Find the line with "Privacy Policy" in the records below. Output exactly from there until after the line with "ые качества Катаева были на", without pictures.

◇ ◇ ◇ ◇ ◇ ◇ ◇

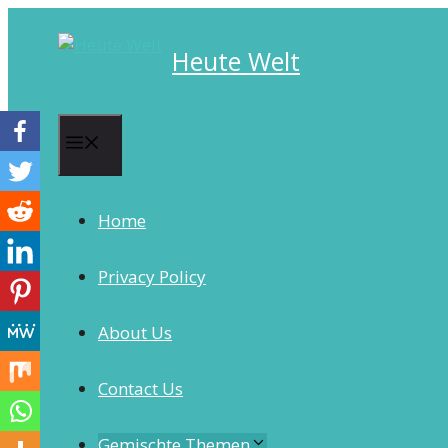
Skip
to
Heute Welt
content
Menu
Home
Privacy Policy
About Us
Contact Us
Gemischte Themen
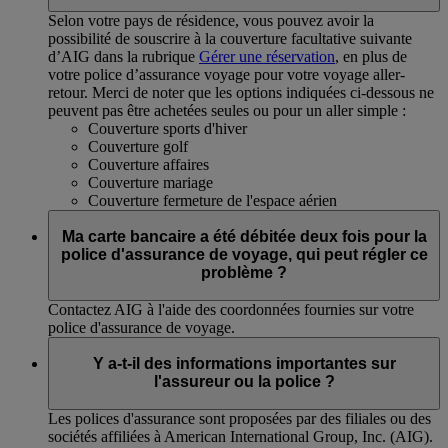
Selon votre pays de résidence, vous pouvez avoir la
possibilité de souscrire à la couverture facultative suivante
d’AIG dans la rubrique
Gérer une réservation
, en plus de
votre police d’assurance voyage pour votre voyage aller-
retour. Merci de noter que les options indiquées ci-dessous ne
peuvent pas être achetées seules ou pour un aller simple :
Couverture sports d'hiver
Couverture golf
Couverture affaires
Couverture mariage
Couverture fermeture de l'espace aérien
Ma carte bancaire a été débitée deux fois pour la
police d'assurance de voyage, qui peut régler ce
problème ?
Contactez AIG à l'aide des coordonnées fournies sur votre
police d'assurance de voyage.
Y a-t-il des informations importantes sur
l'assureur ou la police ?
Les polices d'assurance sont proposées par des filiales ou des
sociétés affiliées à American International Group, Inc. (AIG).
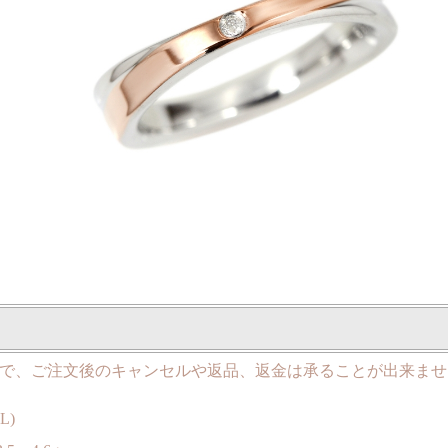
で、ご注文後のキャンセルや返品、返金は承ることが出来ませ
L)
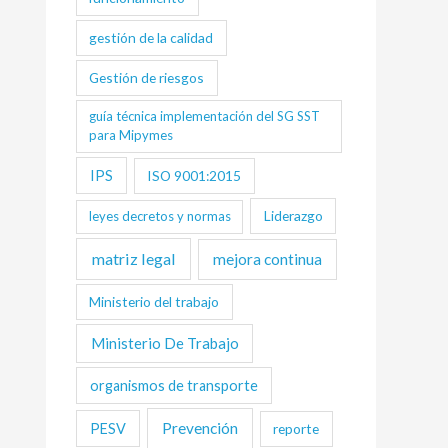
gestión de la calidad
Gestión de riesgos
guía técnica implementación del SG SST
para Mipymes
IPS
ISO 9001:2015
Liderazgo
leyes decretos y normas
matriz legal
mejora continua
Ministerio del trabajo
Ministerio De Trabajo
organismos de transporte
Prevención
PESV
reporte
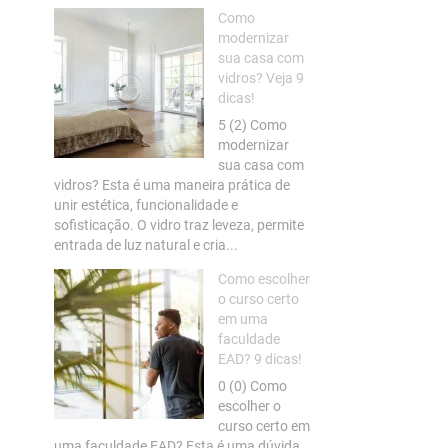
Como
modernizar
sua casa com
vidros? Veja 9
dicas!
5 (2) Como
modernizar
sua casa com
vidros? Esta é uma maneira prática de
unir estética, funcionalidade e
sofisticação. O vidro traz leveza, permite
entrada de luz natural e cria...
Como escolher
o curso certo
em uma
faculdade
EAD? 9 dicas!
0 (0) Como
escolher o
curso certo em
uma faculdade EAD? Esta é uma dúvida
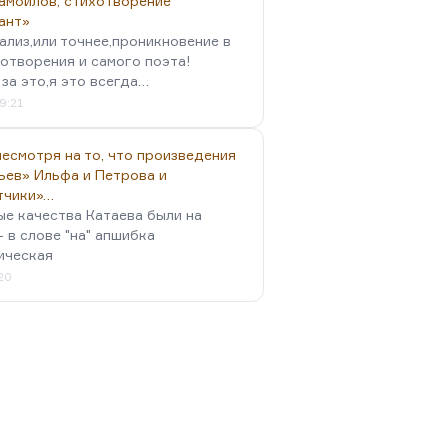
амойлов, стихотворение
ант»
ализ,или точнее,проникновение в
отворения и самого поэта!
за это,я это всегда…
9:21
есмотря на то, что произведения
ьев» Ильфа и Петрова и
тчики»…
ые качества Катаева были на
- в слове "на" апшибка
ическая
:20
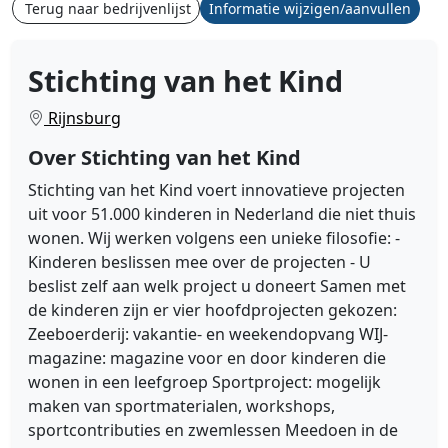
Terug naar bedrijvenlijst
Informatie wijzigen/aanvullen
Stichting van het Kind
Rijnsburg
Over Stichting van het Kind
Stichting van het Kind voert innovatieve projecten
uit voor 51.000 kinderen in Nederland die niet thuis
wonen. Wij werken volgens een unieke filosofie: -
Kinderen beslissen mee over de projecten - U
beslist zelf aan welk project u doneert Samen met
de kinderen zijn er vier hoofdprojecten gekozen:
Zeeboerderij: vakantie- en weekendopvang WIJ-
magazine: magazine voor en door kinderen die
wonen in een leefgroep Sportproject: mogelijk
maken van sportmaterialen, workshops,
sportcontributies en zwemlessen Meedoen in de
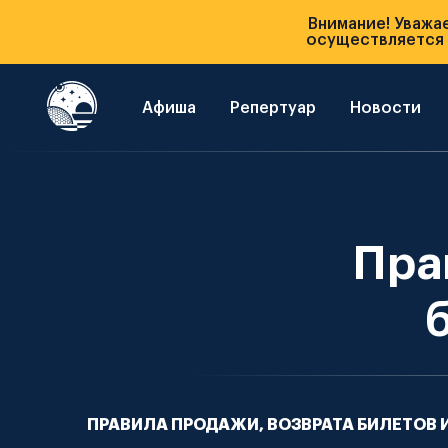
Внимание! Уважа
осуществляется п
Афиша
Репертуар
Новости
Пра
ПРАВИЛА ПРОДАЖИ, ВОЗВРАТА БИЛЕТОВ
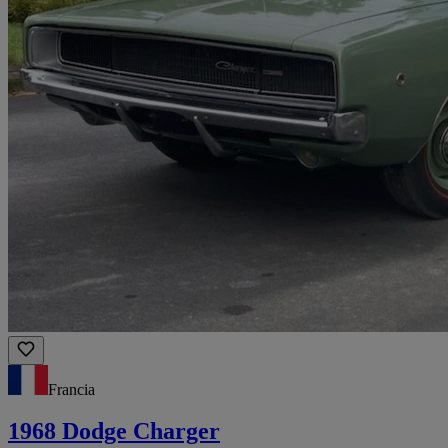
Francia
1968 Dodge Charger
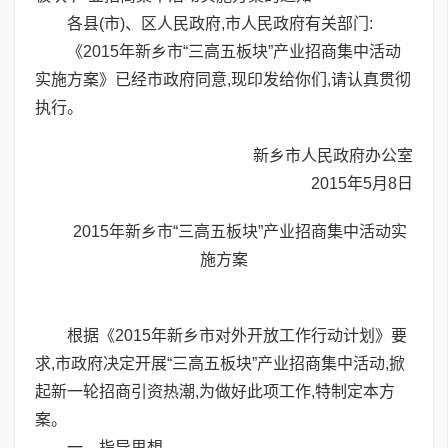
各县(市)、区人民政府,市人民政府有关部门:
《2015年新乡市“三高五板块”产业招商集中活动
实施方案》已经市政府同意,现印发给你们,请认真贯彻
执行。
新乡市人民政府办公室
2015年5月8日
2015年新乡市“三高五板块”产业招商集中活动实
施方案
根据《2015年新乡市对外开放工作行动计划》要
求,市政府决定开展“三高五板块”产业招商集中活动,掀
起新一轮招商引资热潮,为做好此项工作,特制定本方
案。
一、指导思想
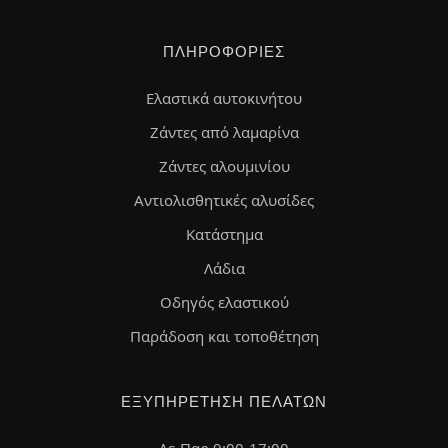
ΠΛΗΡΟΦΟΡΊΕΣ
Ελαστικά αυτοκινήτου
Ζάντες από λαμαρίνα
Ζάντες αλουμινίου
Αντιολισθητικές αλυσίδες
Κατάστημα
Λάδια
Οδηγός ελαστικού
Παράδοση και τοποθέτηση
ΕΞΥΠΗΡΈΤΗΣΗ ΠΕΛΑΤΏΝ
Δε-Παρ 9:00-17:00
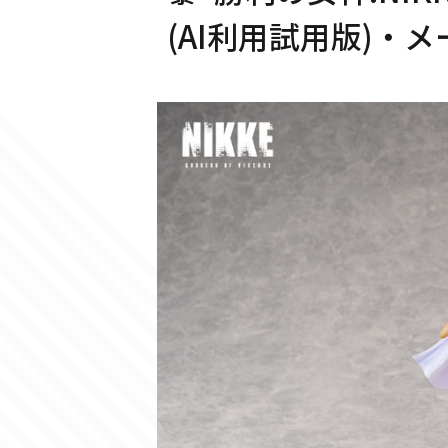
(AI利用試用版)・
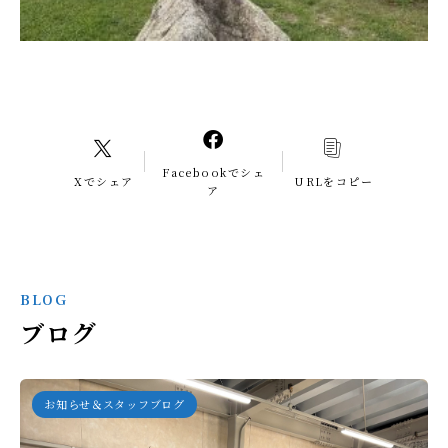
Facebookでシェ
Xでシェア
URLをコピー
ア
BLOG
ブログ
お知らせ＆スタッフブログ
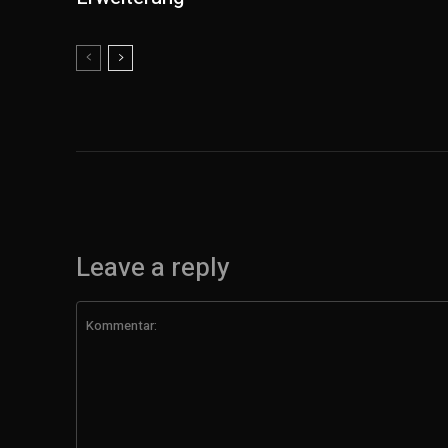
Leave a reply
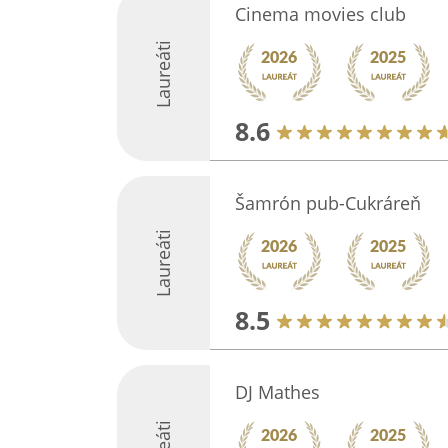
Cinema movies club
Laureáti
8.6
Šamrón pub-Cukráreň
Laureáti
8.5
DJ Mathes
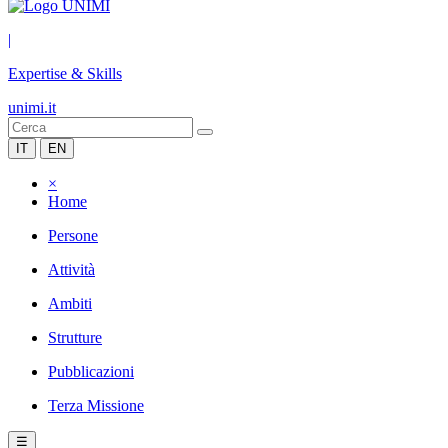
|
Expertise & Skills
unimi.it
IT
EN
×
Home
Persone
Attività
Ambiti
Strutture
Pubblicazioni
Terza Missione
☰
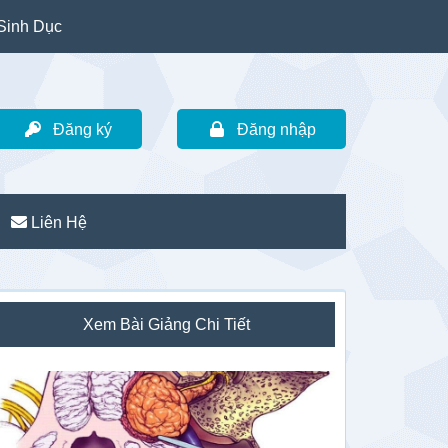
Sinh Dục
Đăng ký
Đăng nhập
Liên Hệ
idebar
Xem Bài Giảng Chi Tiết
hính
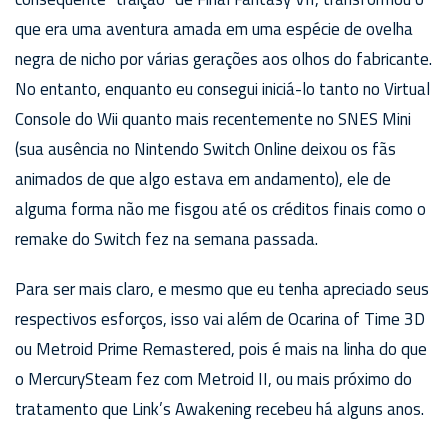
que era uma aventura amada em uma espécie de ovelha
negra de nicho por várias gerações aos olhos do fabricante.
No entanto, enquanto eu consegui iniciá-lo tanto no Virtual
Console do Wii quanto mais recentemente no SNES Mini
(sua ausência no Nintendo Switch Online deixou os fãs
animados de que algo estava em andamento), ele de
alguma forma não me fisgou até os créditos finais como o
remake do Switch fez na semana passada.
Para ser mais claro, e mesmo que eu tenha apreciado seus
respectivos esforços, isso vai além de Ocarina of Time 3D
ou Metroid Prime Remastered, pois é mais na linha do que
o MercurySteam fez com Metroid II, ou mais próximo do
tratamento que Link’s Awakening recebeu há alguns anos.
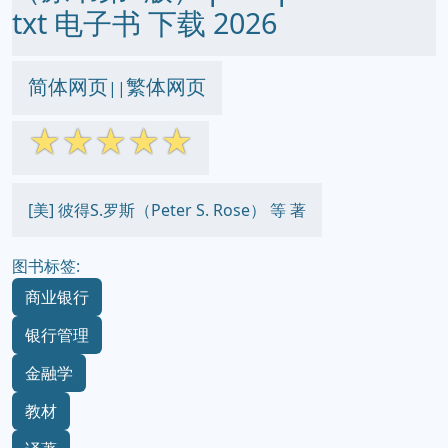
txt 电子书 下载 2026
简体网页
繁体网页
||
☆
☆
☆
☆
☆
[美] 彼得S.罗斯（Peter S. Rose） 等 著
图书标签:
商业银行
银行管理
金融学
教材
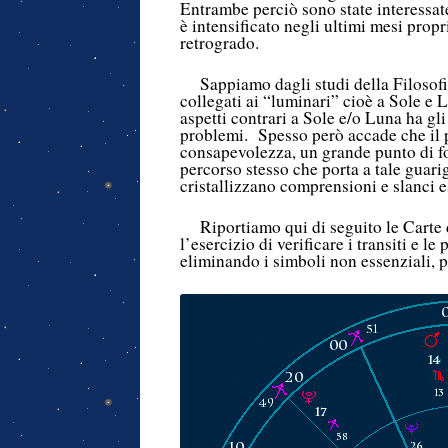
Entrambe perciò sono state interessate,
è intensificato negli ultimi mesi propr
retrogrado.
Sappiamo dagli studi della Filosofi
collegati ai “luminari” cioè a Sole e 
aspetti contrari a Sole e/o Luna ha gli
problemi. Spesso però accade che il pu
consapevolezza, un grande punto di fo
percorso stesso che porta a tale guari
cristallizzano comprensioni e slanci
Riportiamo qui di seguito le Carte 
l’esercizio di verificare i transiti e 
eliminando i simboli non essenziali, pe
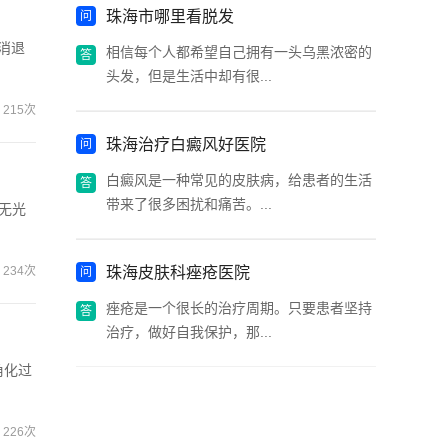
珠海市哪里看脱发
消退
相信每个人都希望自己拥有一头乌黑浓密的
头发，但是生活中却有很...
215次
珠海治疗白癜风好医院
白癜风是一种常见的皮肤病，给患者的生活
带来了很多困扰和痛苦。...
无光
234次
珠海皮肤科痤疮医院
痤疮是一个很长的治疗周期。只要患者坚持
治疗，做好自我保护，那...
角化过
226次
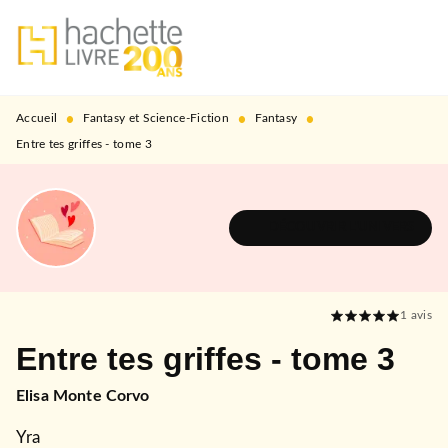
MENU
RECHERCHE
CONTENU
PIED DE PAGE
•
•
•
Accueil
Fantasy et Science-Fiction
Fantasy
Entre tes griffes - tome 3
DÉCOUVRIR L'UNIVERS
1
avis
Entre tes griffes - tome 3
Elisa Monte Corvo
Yra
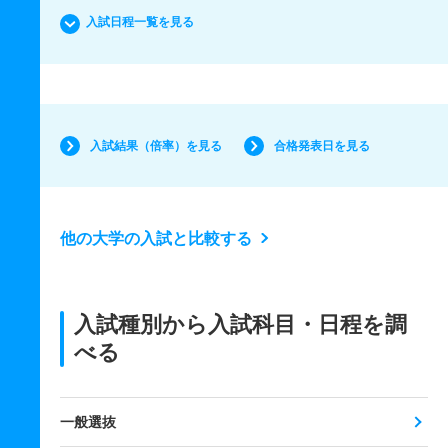
入試日程一覧を見る
入試結果（倍率）を見る
合格発表日を見る
他の大学の入試と比較する
入試種別から入試科目・日程を調
べる
一般選抜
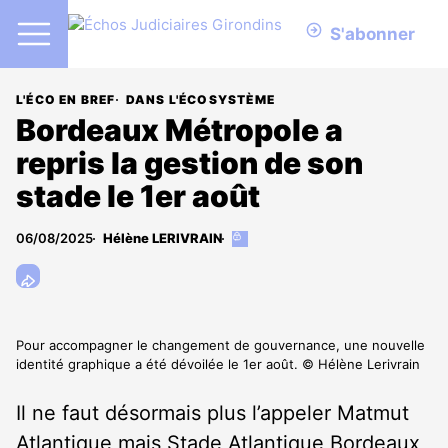
S'abonner
L'ÉCO EN BREF
DANS L'ÉCOSYSTÈME
Bordeaux Métropole a
repris la gestion de son
stade le 1er août
06/08/2025
Hélène LERIVRAIN
Cet
article
est
réservé
aux
abonnés
Pour accompagner le changement de gouvernance, une nouvelle
identité graphique a été dévoilée le 1er août. © Hélène Lerivrain
Il ne faut désormais plus l’appeler Matmut
Atlantique mais Stade Atlantique Bordeaux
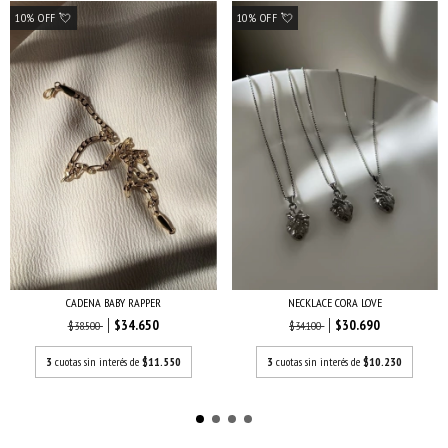
10% OFF 💘
10% OFF 💘
NECKLACE CORA LOVE
CADENA BABY RAPPER
$30.690
$34.650
$34.100
$38.500
3
cuotas sin interés de
$10.230
3
cuotas sin interés de
$11.550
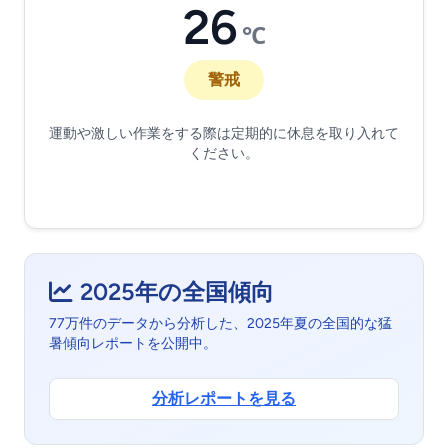
26
℃
警戒
運動や激しい作業をする際は定期的に休息を取り入れて
ください。
2025年の全国傾向
77万件のデータから分析した、2025年夏の全国的な猛
暑傾向レポートを公開中。
分析レポートを見る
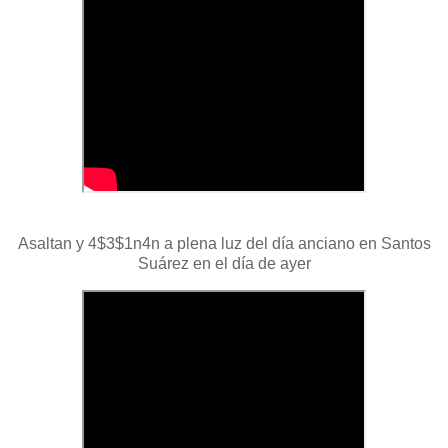
Asaltan y 4$3$1n4n a plena luz del día anciano en Santos
Suárez en el día de ayer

◇ ◇ ◇ ◇ ◇ ◇ ◇

▶ **SOLUTION FOR THIS EXERCISE**
Privacy Policy
About Us
Contact Us
Gemischte Themen
Selon votre pays de résidence, vous pouvez avoir la
possibilité de souscrire à la couverture facultative suivante
d’AIG dans la rubrique
Gérer une réservation
, en plus de
votre police d’assurance voyage pour votre voyage aller-
retour. Merci de noter que les options indiquées ci-dessous ne
peuvent pas être achetées seules ou pour un aller simple :
Couverture sports d'hiver
Couverture golf
Couverture affaires
Couverture mariage
Couverture fermeture de l'espace aérien
Ma carte bancaire a été débitée deux fois pour la
police d'assurance de voyage, qui peut régler ce
problème ?
Contactez AIG à l'aide des coordonnées fournies sur votre
police d'assurance de voyage.
Y a-t-il des informations importantes sur
l'assureur ou la police ?
Les polices d'assurance sont proposées par des filiales ou des
sociétés affiliées à American International Group, Inc. (AIG).
で、ご注文後のキャンセルや返品、返金は承ることが出来ませ
L)
gestión de la calidad
Gestión de riesgos
guía técnica implementación del SG SST
para Mipymes
IPS
ISO 9001:2015
Liderazgo
leyes decretos y normas
matriz legal
mejora continua
Ministerio del trabajo
Ministerio De Trabajo
organismos de transporte
Prevención
PESV
reporte
Como
modernizar
sua casa com
vidros? Veja 9
dicas!
5 (2) Como
modernizar
sua casa com
vidros? Esta é uma maneira prática de
unir estética, funcionalidade e
sofisticação. O vidro traz leveza, permite
entrada de luz natural e cria...
Como escolher
o curso certo
em uma
faculdade
EAD? 9 dicas!
0 (0) Como
escolher o
curso certo em
uma faculdade EAD? Esta é uma dúvida
амойлов, стихотворение
ант»
ализ,или точнее,проникновение в
отворения и самого поэта!
за это,я это всегда…
9:21
есмотря на то, что произведения
ьев» Ильфа и Петрова и
тчики»…
ые качества Катаева были на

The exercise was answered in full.